Can you give a brief overview of your strategy in terms of what you are trying to achieve for investors, your investment process and the make-up of the investment team?
I manage the Artemis UK Select Fund, a multi-cap ‘best ideas' portfolio, with my colleague Ambrose Faulks. Our aim is simply to maximise long-term capital growth and our approach is straightforward. We seek stocks where we anticipate a growing stream of earnings and where the valuation multiple applied to those earnings has the potential to rise over time. In other words, we seek undervalued growth.
We are macro-aware. Our views on the economy act as a lens through which we view bottom-up investment opportunities. To a greater or lesser extent, all industries are cyclical. Crucially, however, they do not all follow the same cycle - and nor are they all influenced by the cycle to the same extent. The fund's largest holdings are in stocks where there is a positive alignment between the stock-specific investment thesis and our macroeconomic views.
We run a concentrated portfolio and are agnostic about a company's index weighting. Returns from the FTSE All-Share index are heavily tilted towards the performance of its largest constituents. By contrast, the composition of our portfolio solely reflects the strength of the investment thesis underpinning our holdings. Any references to the index are used solely to explain the fund's relative performance - never to justify an investment.
Can you identify a couple of key investment opportunities for your fund you are playing at the moment in the portfolio? This could be at a stock, sector or thematic level.
One notable feature of our fund today is the prominence of consumer-discretionary stocks. We have a number of holdings in industries such as short-haul airlines and hospitality, where supply contracted significantly during the pandemic, allowing the survivors to gain market share. We are surprised that we have not yet seen a re-rating of these stocks. We expect this to change in 2024 as investors' focus moves to rising real wages, lower interest rates and, at some stage, the potential for a re-boot of the UK economic narrative under a new government.
Domestic banks such as NatWest and Barclays form another important part of our portfolio. The prospect of interest-rate cuts may be weighing on sentiment towards banks in the short term but the banks themselves view the ‘sweet spot' for interest rates as being between 2.5%-4% range. At these levels, they can make money on both sides of their balance sheets, impairments are likely to remain benign and - for the first time since pandemic - they should start to see some loan growth. Even if there remains little investor appetite for the sector at present, distribution yields (dividend yields plus share buybacks) in the mid-to-high teens should underpin an attractive return from the banks while we wait for sentiment to turn.

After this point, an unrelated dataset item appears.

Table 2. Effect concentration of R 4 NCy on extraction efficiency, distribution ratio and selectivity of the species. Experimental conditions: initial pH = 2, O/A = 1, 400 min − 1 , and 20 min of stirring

Looking ahead to 2024 and beyond, where are the biggest opportunities and risks for your strategy?
The UK market is cheap and under-owned. Clearly, then, the biggest opportunity for our strategy is the potential for a reappraisal of its attractions, particularly on the part of overseas investors. Capital outflows since 2016 mean that companies listed in the UK are cheap in absolute terms, relative to their own history and compared to other developed markets. We don't believe that discount is justified - and we don't believe it will persist.

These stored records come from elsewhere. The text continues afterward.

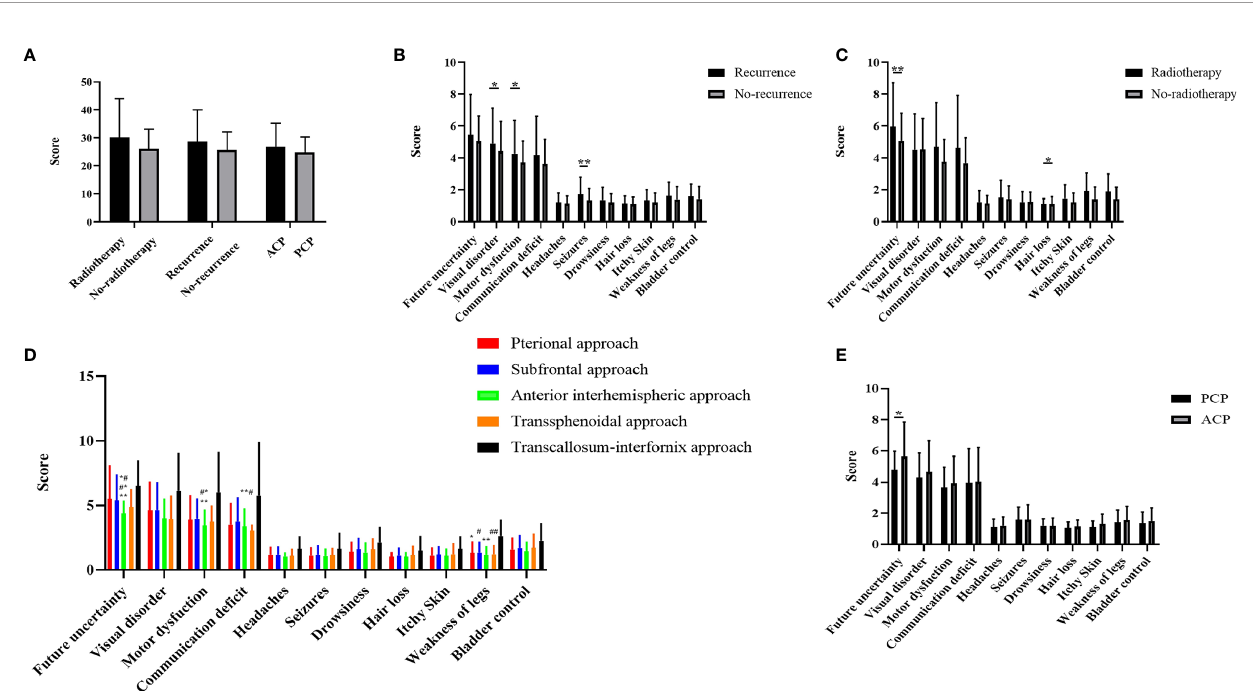
FIGURE 4 | (A) Comparison of three groups of variables on the total BN20 score (Mann-Whitney U test, *p < 0.05, **p < 0.01). (B) Comparison of craniopharyngioma patient life quality between recurrence and non-recurrence groups (Mann-Whitney U test, *p < 0.05, **p < 0.01). (C) Comparison of craniopharyngioma patient life quality between radiotherapy and non-radiotherapy groups (Mann-Whitney U test, *p < 0.05, **p < 0.01). (D) Comparison of craniopharyngioma patient life quality between fi ve different approaches (Kruskal Wallis test with post hoc Bonferroni correction, p < 0.01, *represent pterional approach vs . TI approach, **represent AI approach vs . TI approach, # represent subfrontal approach vs . TI approach, ## represent transsphenoidal approach vs. TI approach, *# represent pterional approach vs AI approach, #* represent subfrontal approach vs AI approach, **# represent subfrontal approach vs transsphenoidal approach). (E) Comparison of craniopharyngioma patient life quality between PCP and ACP groups (Mann-Whitney U test, *p < 0.05).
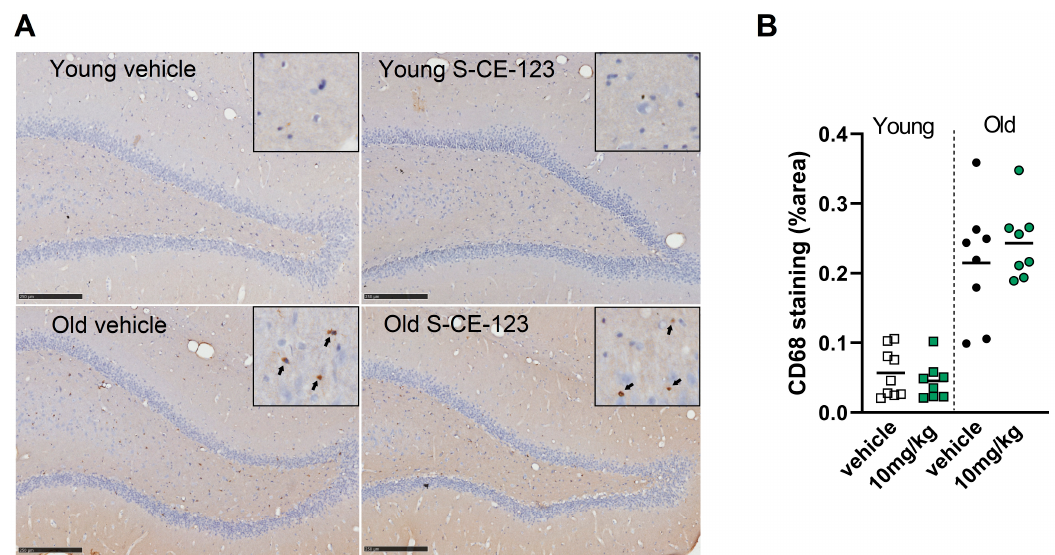
Figure 5. ( A ) Representative images of CD68 immunostaining in DG hippocampal subregion (scale bars represent 250 µ m). ( B ) Quantification of CD68 immunostaining in the DG of young and aged rats treated with 10 mg/kg S-CE-123 or vehicle. Each dot represents the mean of values across the three sections in an individual animal. Values are expressed as mean ±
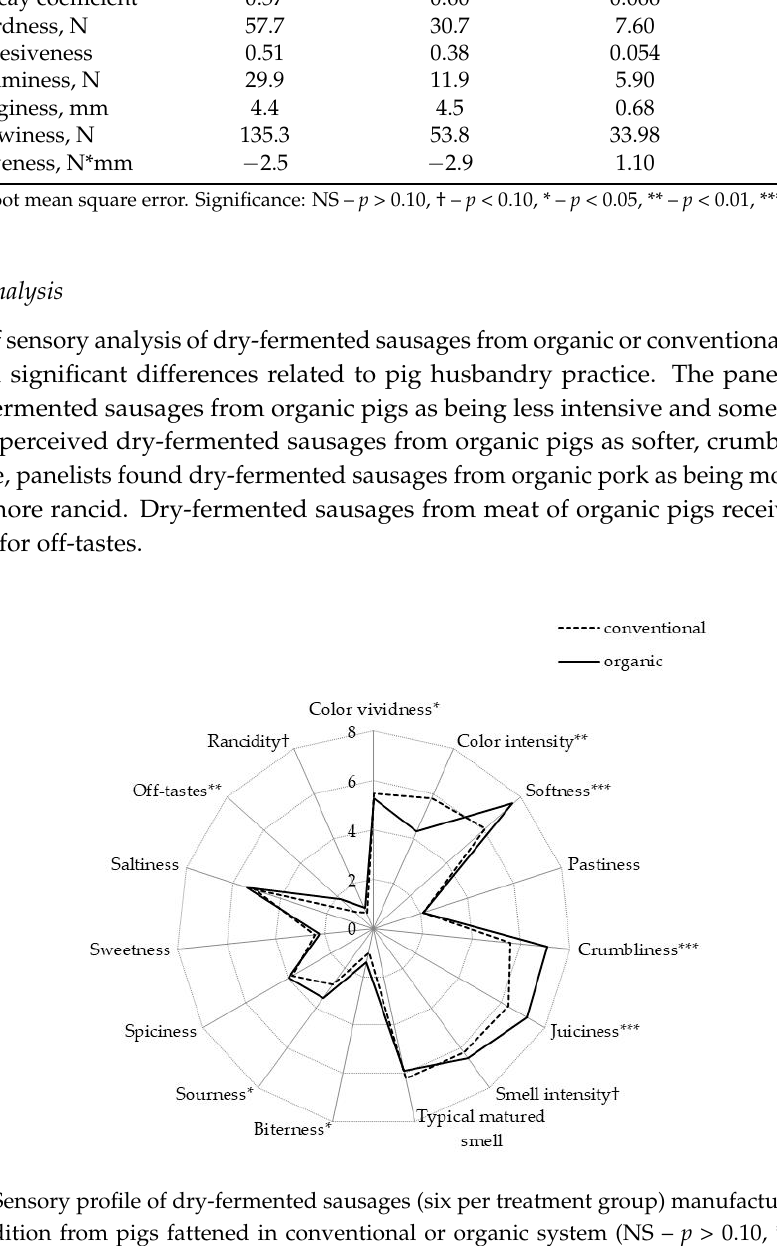
Figure 2. Sensory profile of dry-fermented sausages (six per treatment group) manufactured without nitrite addition from pigs fattened in conventional or organic system (NS – p > 0.10, * – p < 0.05, ** – p > 0.01, *** – p < 0.001)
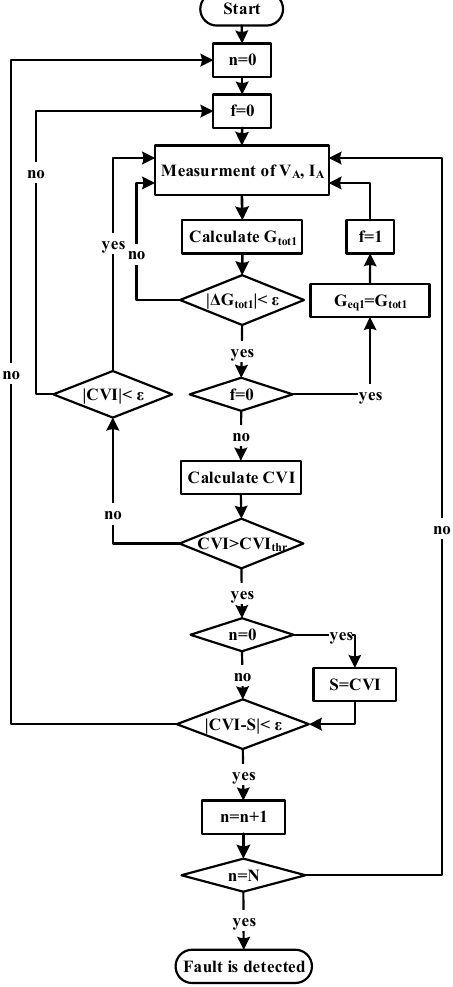
Figure 13. Flowchart of backup protection scheme.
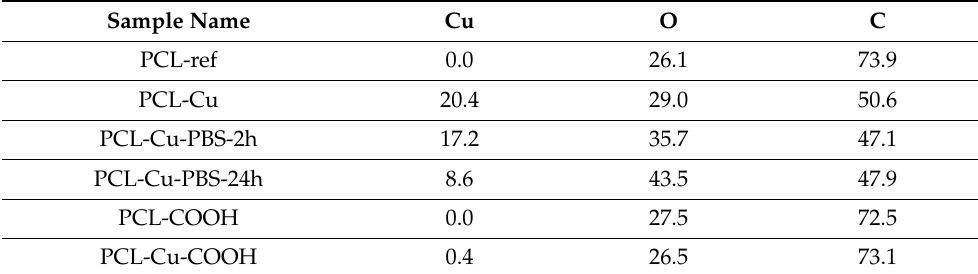
Figure 4. SEM micrograph ( a ) and EDS Cu signal cartography ( b ) of PCL-Cu sample. Table 2. Composition of samples (in at. %) derived from XPS analysis.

As investors begin to look to 2024, they will see the potential for a turn in monetary policy and an economy that has proven far more resilient than once feared. Compared to other countries facing elections the UK has one where the outcome feels easier to call and it is possible to see the UK market becoming one of the more attractive destinations for global capital. We believe our strategy is well positioned to benefit from that turn in sentiment. We are overweight in domestic earnings versus the market and have exposure to interest-rate sensitive sectors that should do well as UK monetary policy starts to ease.
As for the biggest risk? We have little exposure to consumer staples and ‘quality growth' stocks, so a rally here could weigh on our relative returns. But we see little immediate prospect of that. In fact, we are currently making relative money from this positioning for the first time in seven years as the QE-driven re-rating of these stocks starts to unwind, accelerated by a growing list of earnings disappointments.